Un hombre muerto a puntapiés
Pablo Palacio (página 3)
          Y se portó muy culto:
         -Usted se interesa por el asunto. Llévelas no más caballero... Eso sí, con cargo de devolución -me dijo, moviendo de arriba a abajo la cabeza al pronunciar las últimas palabras y enseñándome gozosamente sus dientes amarillos.
         Agradecí infinitamente, guardándome las fotografías.
         -Y dígame usted, señor Comisario, ¿no podría recordar alguna seña particular del difunto, algún dato que pudiera revelar algo?
         -Una seña particular... un dato... No, no. Pues, era un hombre completamente vulgar. Así más o menos de mi estatura -el Comisario era un poco alto-; grueso y de carnes flojas. Pero una seña particular... no... al menos que yo recuerde...
         Como el señor Comisario no sabía decirme más, salí, agradeciéndole de nuevo.
         Me dirigí presuroso a mi casa; me encerré en el estudio; encendí mi pipa y saqué las fotografías, que con aquel dato del periódico eran preciosos documentos.
         Estaba seguro de no poder conseguir otros y mi resolución fue trabajar con lo que la fortuna había puesto a mi alcance.
         Lo primero es estudiar al hombre, me dije. Y puse manos a la obra. Miré y remiré las fotografías, una por una, haciendo de ellas un estudio completo. Las acercaba a mis ojos; las separaba, alargando la mano; procuraba descubrir sus misterios.
         Hasta que al fin, tanto tenerlas ante mí, llegué a aprenderme de memoria el más escondido rasgo.
         Esa protuberancia fuera de la frente; esa larga y extraña nariz ¡que se parece tanto a un tapón de cristal que cubre la poma de agua de mi fonda!, esos bigotes largos y caídos; esa barbilla en punta; ese cabello lacio y alborotado.

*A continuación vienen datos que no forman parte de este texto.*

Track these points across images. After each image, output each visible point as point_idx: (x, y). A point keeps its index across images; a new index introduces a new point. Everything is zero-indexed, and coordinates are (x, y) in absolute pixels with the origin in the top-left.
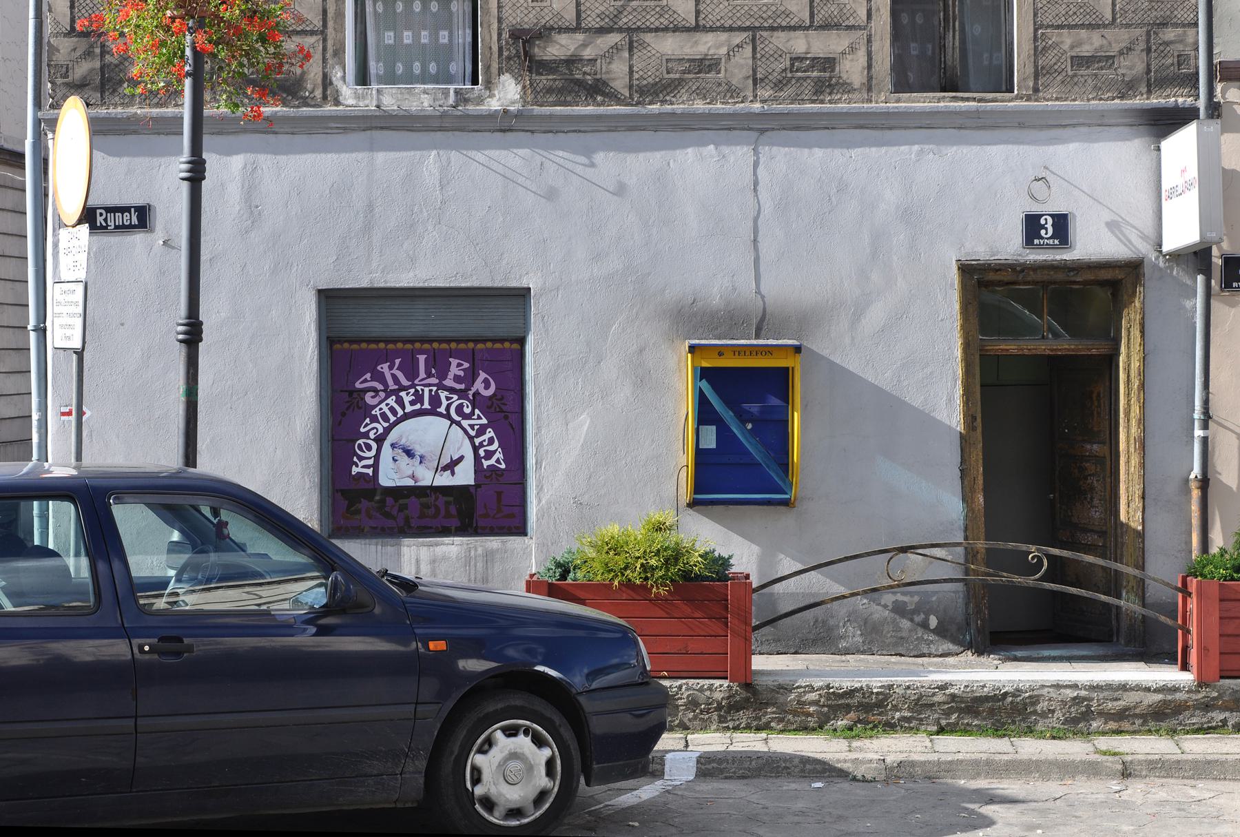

         Cogí un papel, trace las líneas que componen la cara del difunto Ramírez. Luego, cuando el dibujo estuvo concluido, noté que faltaba algo; que lo que tenía ante mis ojos no era él; que se me había ido un detalle complementario e indispensable... ¡Ya! Tomé de nuevo la pluma y completé el busto, un magnífico busto que de ser de yeso figuraría sin desentono en alguna Academia. Busto cuyo pecho tiene algo de mujer.
         Después... después me ensañé contra él. ¡Le puse una aureola! Aureola que se pega al cráneo con un clavito, así como en las iglesias se las pegan a las efigies de los santos.
         ¡Magnífica figura hacía el difunto Ramírez!
         Mas, ¿a qué viene esto? Yo trataba... trataba de saber por qué lo mataron; sí, por qué lo mataron... Entonces confeccioné las siguientes lógicas conclusiones:
         El difunto Ramírez se llamaba Octavio Ramírez (un individuo con la nariz del difunto no puede llamarse de otra manera);
         Octavio Ramírez tenía cuarenta y dos años;
         Octavio Ramírez andaba escaso de dinero;
         Octavio Ramírez iba mal vestido; y, por último, nuestro difunto era extranjero.